**WHAT NEEDS TO BE DONE**
Will you write out the data exactly, excluding every picture?

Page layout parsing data

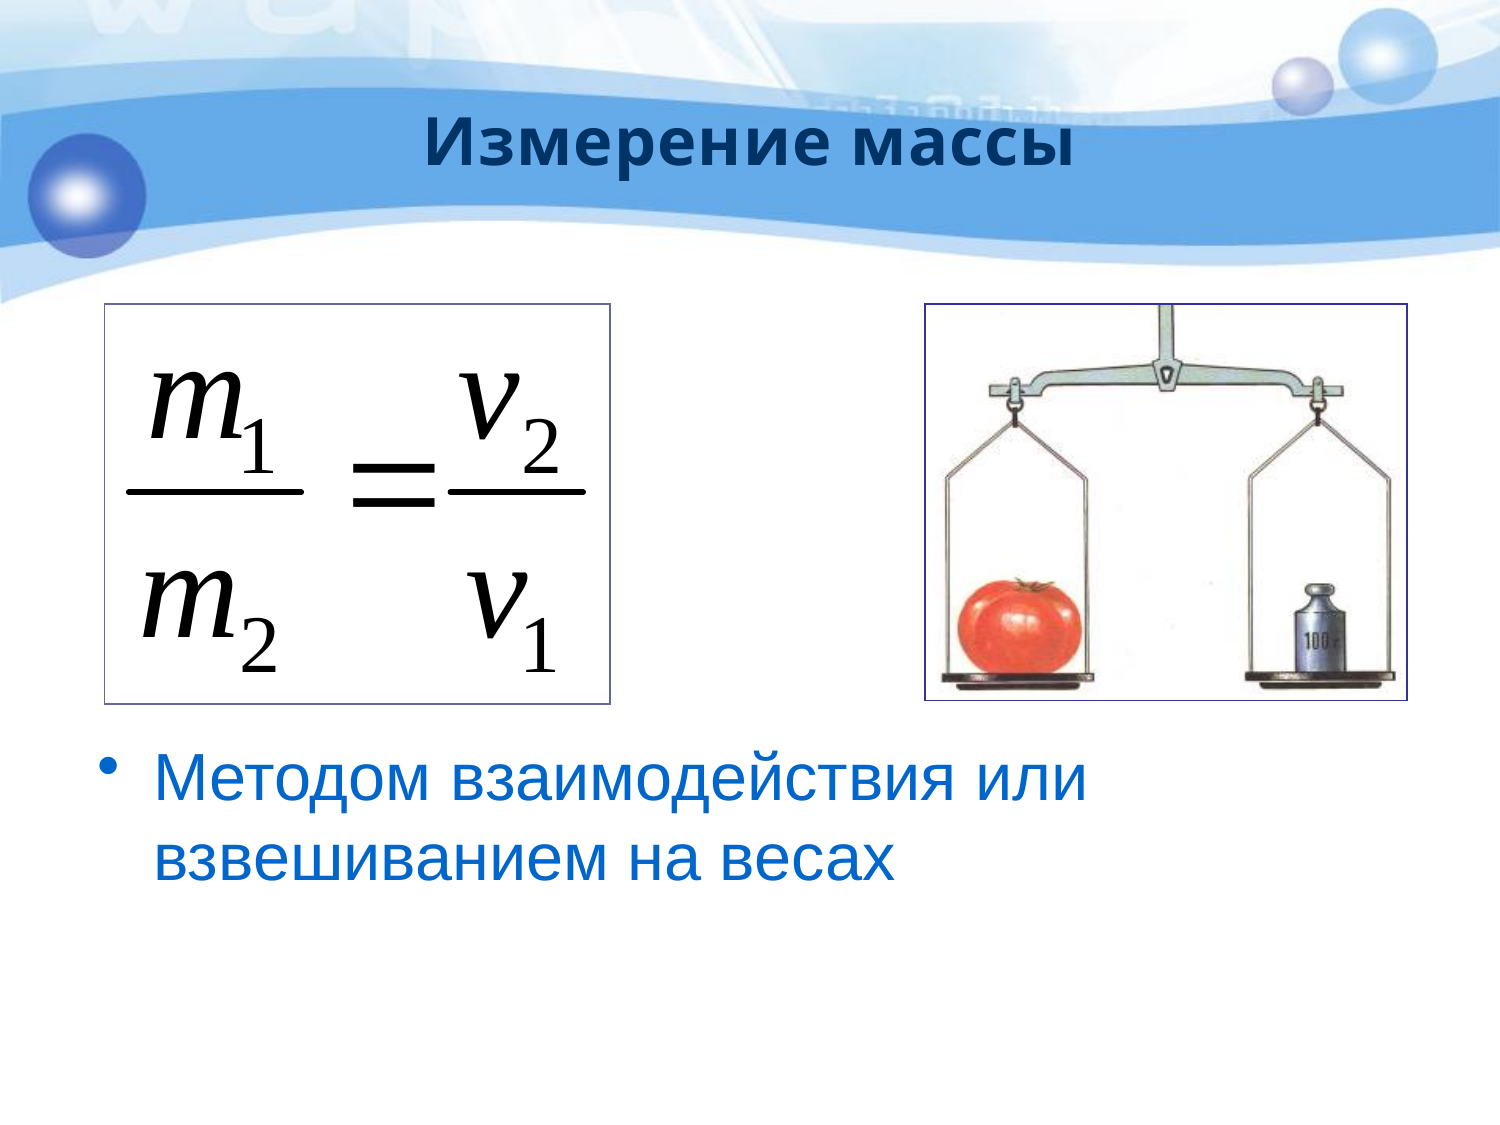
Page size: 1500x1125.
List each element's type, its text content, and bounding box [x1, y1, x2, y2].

list Методом взаимодействия или взвешиванием на весах [81, 726, 1433, 1024]
picture [0, 0, 1500, 1125]
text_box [105, 304, 610, 704]
title Измерение массы [74, 44, 1426, 233]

**ANSWER**
Page size: 1500x1125.
List each element's type, its text content, and bounding box [x1, y1, x2, y2].

list Методом взаимодействия или взвешиванием на весах [81, 726, 1433, 1024]
picture [0, 0, 1500, 1125]
text_box [105, 304, 610, 704]
title Измерение массы [74, 44, 1426, 233]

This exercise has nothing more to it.